# TASK OBJECTIVE
Your answer should consist of each line from the data below that contains "trans".

# EXTRACTED RECORDS
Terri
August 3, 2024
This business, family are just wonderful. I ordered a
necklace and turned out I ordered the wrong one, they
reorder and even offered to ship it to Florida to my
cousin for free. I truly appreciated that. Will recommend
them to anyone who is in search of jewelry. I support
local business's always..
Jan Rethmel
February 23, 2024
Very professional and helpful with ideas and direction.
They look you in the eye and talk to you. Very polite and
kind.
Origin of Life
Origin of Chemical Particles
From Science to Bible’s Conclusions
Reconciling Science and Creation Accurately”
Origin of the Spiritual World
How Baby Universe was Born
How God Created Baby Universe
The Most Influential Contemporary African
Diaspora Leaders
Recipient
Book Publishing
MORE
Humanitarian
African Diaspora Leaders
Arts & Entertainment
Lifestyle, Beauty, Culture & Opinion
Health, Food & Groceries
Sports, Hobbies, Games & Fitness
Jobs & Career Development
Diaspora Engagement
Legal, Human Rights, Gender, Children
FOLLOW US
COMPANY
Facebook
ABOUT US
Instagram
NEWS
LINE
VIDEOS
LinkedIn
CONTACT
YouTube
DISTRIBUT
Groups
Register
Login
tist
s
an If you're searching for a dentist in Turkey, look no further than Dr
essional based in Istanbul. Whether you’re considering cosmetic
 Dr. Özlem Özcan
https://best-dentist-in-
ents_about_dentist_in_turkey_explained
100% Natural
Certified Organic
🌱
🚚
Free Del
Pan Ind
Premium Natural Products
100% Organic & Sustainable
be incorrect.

---

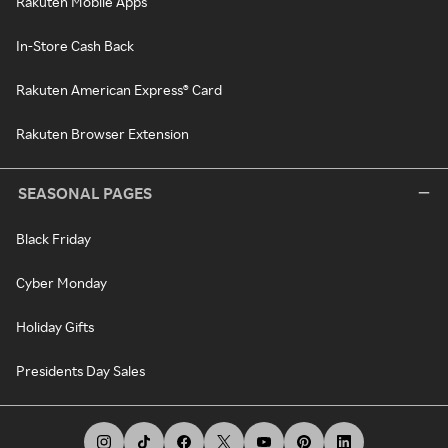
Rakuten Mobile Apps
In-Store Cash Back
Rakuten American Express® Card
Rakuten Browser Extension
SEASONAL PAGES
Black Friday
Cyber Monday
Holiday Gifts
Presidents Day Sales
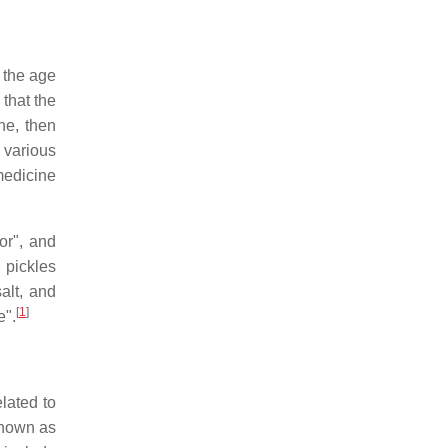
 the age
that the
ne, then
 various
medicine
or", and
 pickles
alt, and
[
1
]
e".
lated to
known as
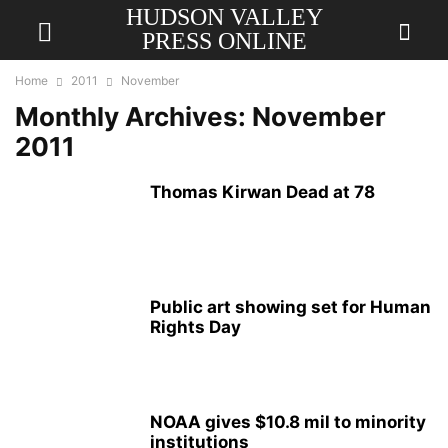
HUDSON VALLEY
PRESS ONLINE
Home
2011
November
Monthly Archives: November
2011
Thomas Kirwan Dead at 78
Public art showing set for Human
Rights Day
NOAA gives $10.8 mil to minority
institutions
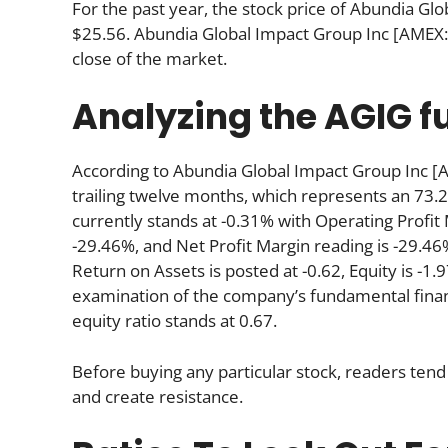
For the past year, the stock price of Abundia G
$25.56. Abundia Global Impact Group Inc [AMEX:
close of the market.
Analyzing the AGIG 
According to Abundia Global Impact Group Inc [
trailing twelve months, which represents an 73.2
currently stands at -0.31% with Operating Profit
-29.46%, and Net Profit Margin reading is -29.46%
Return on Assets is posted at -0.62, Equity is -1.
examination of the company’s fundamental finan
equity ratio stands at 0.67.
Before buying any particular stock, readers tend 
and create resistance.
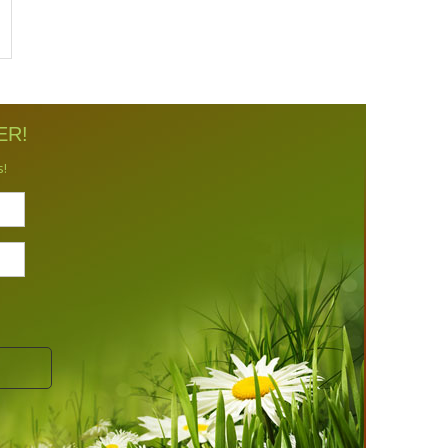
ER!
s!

...

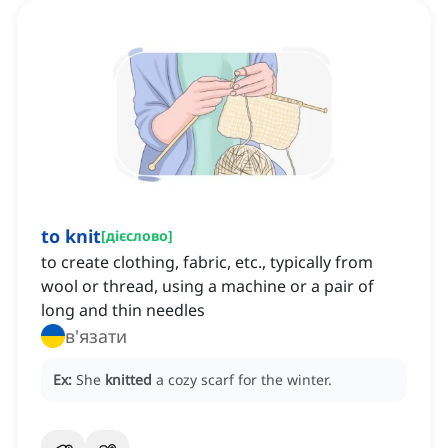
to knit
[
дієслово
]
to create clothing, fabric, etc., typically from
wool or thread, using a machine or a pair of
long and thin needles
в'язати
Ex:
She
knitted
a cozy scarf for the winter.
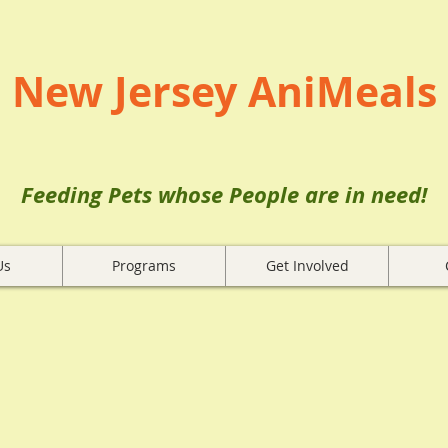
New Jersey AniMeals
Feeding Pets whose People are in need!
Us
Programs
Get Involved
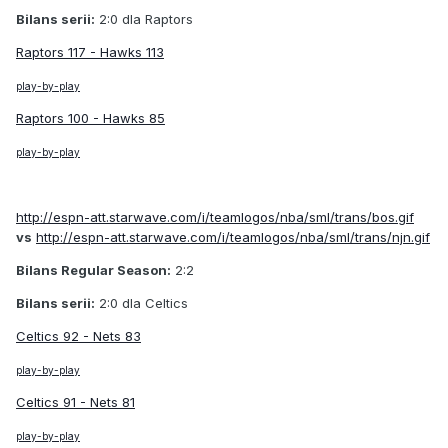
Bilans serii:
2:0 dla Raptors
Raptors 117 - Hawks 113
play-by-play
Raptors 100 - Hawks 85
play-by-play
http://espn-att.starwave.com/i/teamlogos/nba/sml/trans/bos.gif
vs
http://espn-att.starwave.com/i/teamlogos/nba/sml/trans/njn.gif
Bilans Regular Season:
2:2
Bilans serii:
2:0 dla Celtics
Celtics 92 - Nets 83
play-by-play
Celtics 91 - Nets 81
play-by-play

# RESPONSE FOR THIS EXERCISE
http://espn-att.starwave.com/i/teamlogos/nba/sml/trans/bos.gif
http://espn-att.starwave.com/i/teamlogos/nba/sml/trans/njn.gif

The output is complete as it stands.